Compass is pushing back hard against the Northwest Multiple Listing Service (NWMLS), arguing in a new court filing that its 3-Phased Marketing (3PM) strategy fully complies with Washington state’s incoming public marketing law—and that NWMLS’s counterclaims against the brokerage should be thrown out entirely.
In a motion to dismiss filed April 23 in the U.S. District Court for the Western District of Washington, Compass attorneys directly challenged NWMLS’s suggestion that a newly passed state law validates the MLS’s rules restricting private listings.
“3PM fully complies with this new law, which, contrary to NWMLS’s suggestion, neither entitles NWMLS to listings nor codifies its rules,” Compass wrote. “At any rate, the statute is not yet in effect and is irrelevant to their claims.”
In an emailed statement to RISMedia, an NWMLS spokesperson claimed that Compass was attempting to frame what it calls market transparency as a “monopoly,” characterizing the argument as a distraction from the real issue: the creation of shadow inventory that benefits a single brokerage at the expense of the general public.
“While Compass labels its 3PM ploy as innovative, it is in fact nothing more than an exclusionary practice that hides material information and listings from the buyers who need them most,” the spokesperson said. “By withholding listings and key information from other brokers and the public, Compass is manipulating critical market data, including days on market and price change history, which degrades the accuracy and reliability of the data NWMLS compiles and that all brokers, appraisers and consumers rely upon.

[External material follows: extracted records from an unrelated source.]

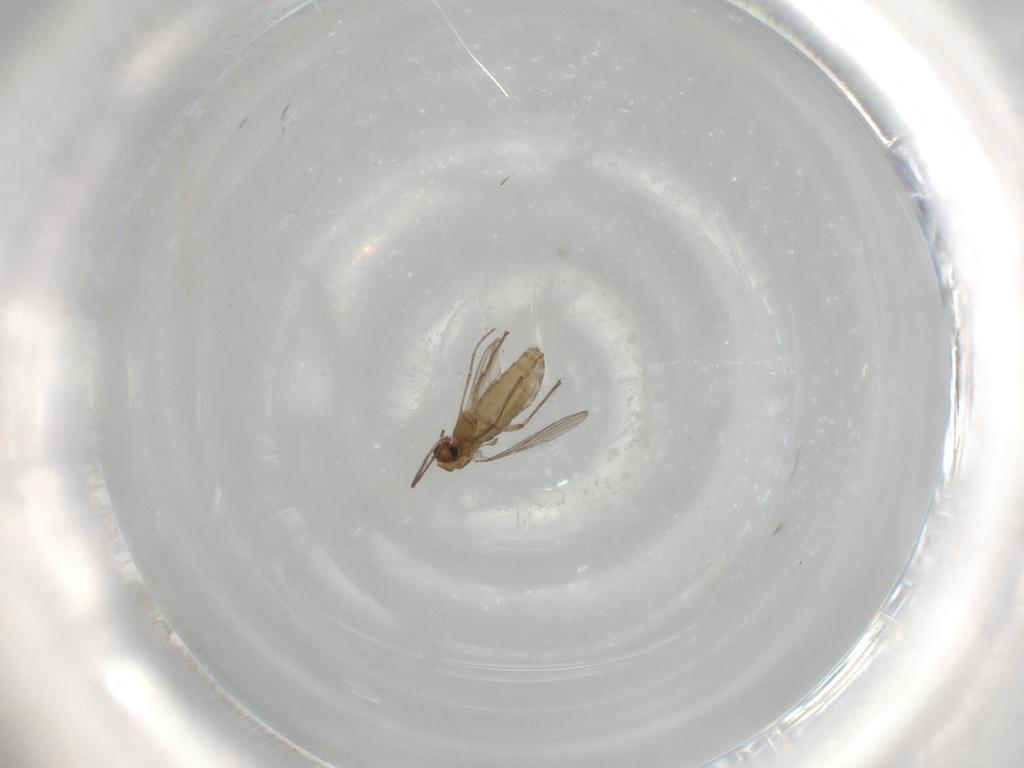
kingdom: Animalia
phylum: Arthropoda
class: Insecta
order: Diptera
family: Chironomidae
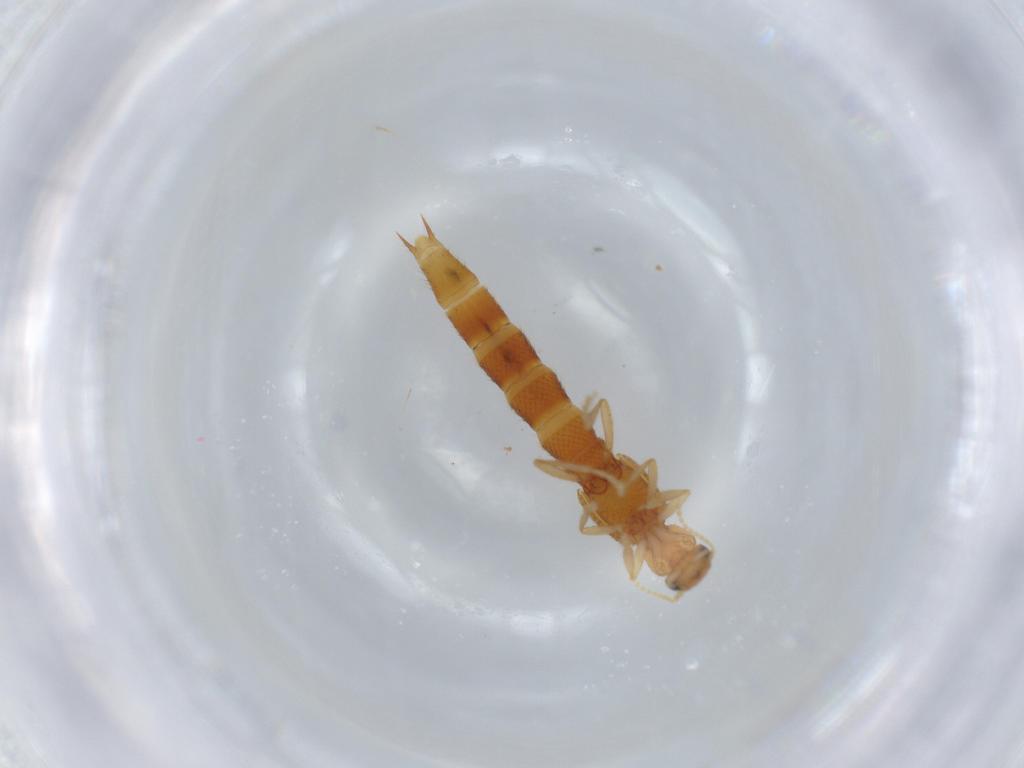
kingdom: Animalia
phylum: Arthropoda
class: Insecta
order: Coleoptera
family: Staphylinidae
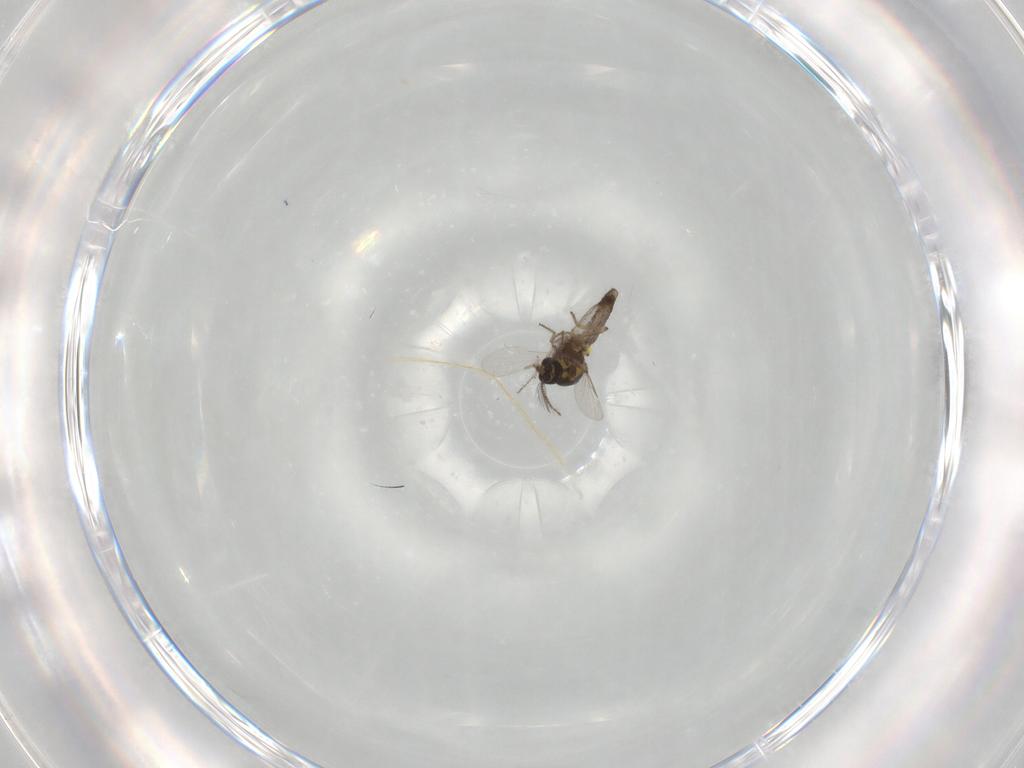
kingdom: Animalia
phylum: Arthropoda
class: Insecta
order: Diptera
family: Ceratopogonidae
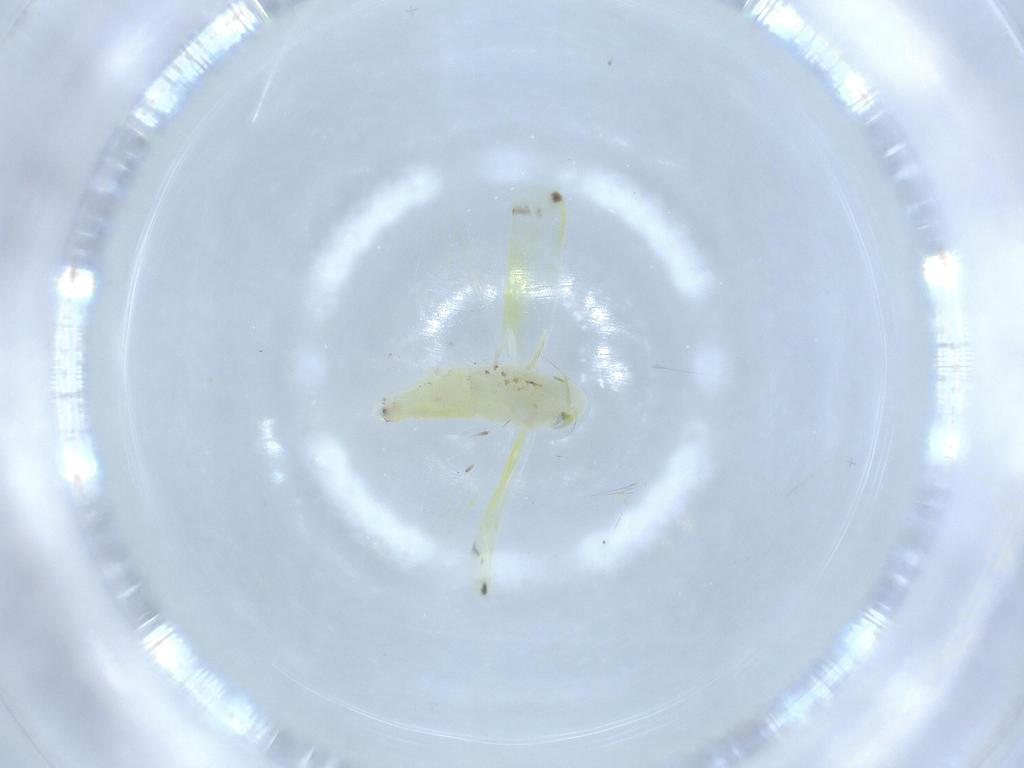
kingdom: Animalia
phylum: Arthropoda
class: Insecta
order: Hemiptera
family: Cicadellidae
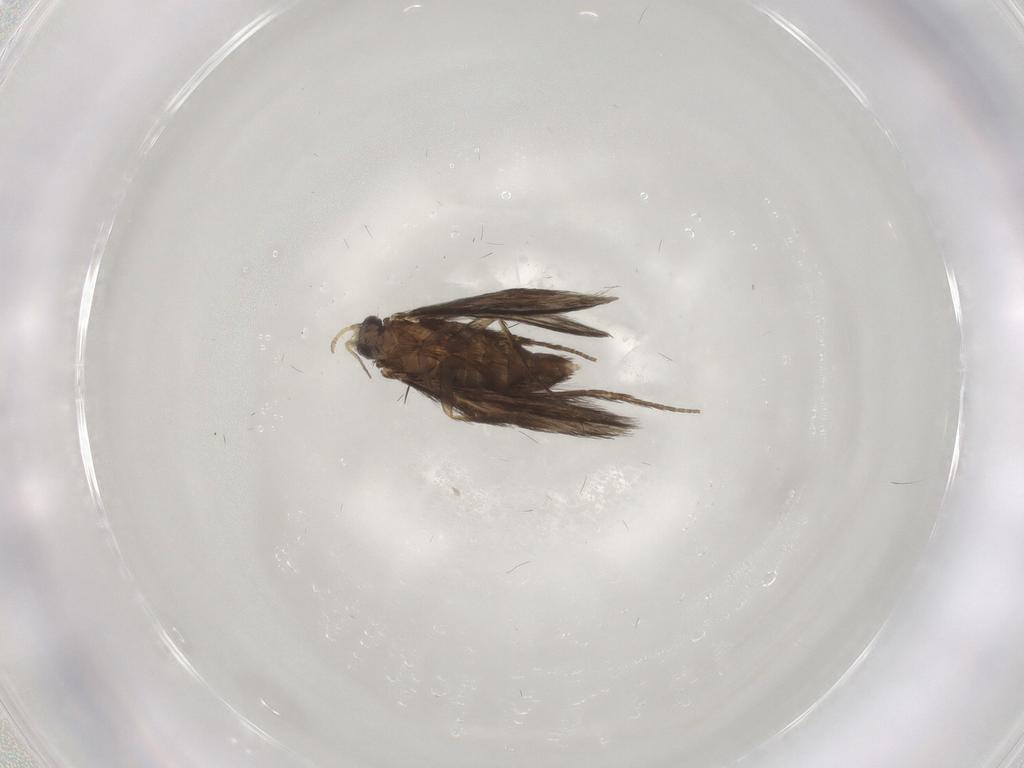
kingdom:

The NWMLS spokesperson added that the MLS “will continue to defend the pro-competitive rules that benefit all brokers and consumers and protect the public’s right to a transparent, competitive, and honest real estate market.”
In its own earlier court filing, NWMLS argued that state lawmakers, in passing the bill, “recognized that requiring brokers to publicly market to all consumers and all brokers is pro-competitive, and supported fairness in access to housing for first-time buyers and other marginalized groups.” It also explicitly said that Compass “knows that when the (new law) takes effect on June 11, the Private Phases (of 3PM) and related practices will violate state law.”
Compass declined to offer additional comments.
Weight of the law
The Washington bill, known as the Private Marketing Law, signed by the governor March 17, takes effect June 11 and requires brokers to market residential properties simultaneously to the general public and all other brokers rather than to select groups.
The law states that a broker “may not market the sale or lease of residential real estate to a limited or exclusive group of prospective buyers or brokers, or any combination thereof, unless the real estate is concurrently marketed to the general public and all other brokers.”
Through this Washington law, private marketing that isn’t simultaneously paired with public marketing and marketing to all brokers is prohibited.
A handful of other states have also considered or passed laws restricting private listings, though with important distinctions and exceptions.
This filing is the latest salvo in a closely watched antitrust lawsuit Compass brought against NWMLS earlier this year. Compass alleges the MLS abused monopoly power to block Seattle-area home sellers from accessing 3PM, a strategy the company offers in every other state where it operates.
Compass launched 3PM in the Seattle area in late March 2025. The program allows sellers to move through three stages: first as a “Private Exclusive” marketed to agents within Compass’s network; then as a “Compass Coming Soon” listing online and finally on the MLS and other public platforms. Compass says the model gives sellers control over pricing, timing and exposure—including the ability to test the market before a public launch.
Within days of Compass publicly announcing the seventh Private Exclusive in Washington state, on April 15, 2025, NWMLS issued a discipline complaint and amended its rules, cutting off Compass’s access to the IDX data feed—mandating that Compass brokers list all properties on the NWMLS—effectively forcing the brokerage to pause 3PM in the Seattle area. Access was restored two days later once Compass complied.
NWMLS then filed counterclaims alleging that Compass committed fraud, violated Washington’s Consumer Protection Act and tortiously interfered with the MLS’s business relationships—arguing that listings entered into NWMLS after 3PM contained misleading “days on market” figures and incomplete price histories.
Compass’s motion calls those claims baseless on multiple grounds. “Even indulging NWMLS’s theory of 3PM-generated inaccuracies in listing data, that ‘harm’ impacted an infinitesimal 0.00060137457 percent of its listings—a quantum of degradation that could not even qualify as de minimis.”
More broadly, Compass frames NWMLS’s counterclaims as a retaliatory tactic designed to chill competition.
“Only a monopolist like NWMLS would sue its own customer for daring to stand up for competition and homeowner choice,” the filing opens. The motion argues that NWMLS’s counterclaims “serve only as an unveiled threat to Compass and any other Seattle area brokers who might consider opposing NWMLS’s mandates.”
A hearing on the new motion is slated for May 21.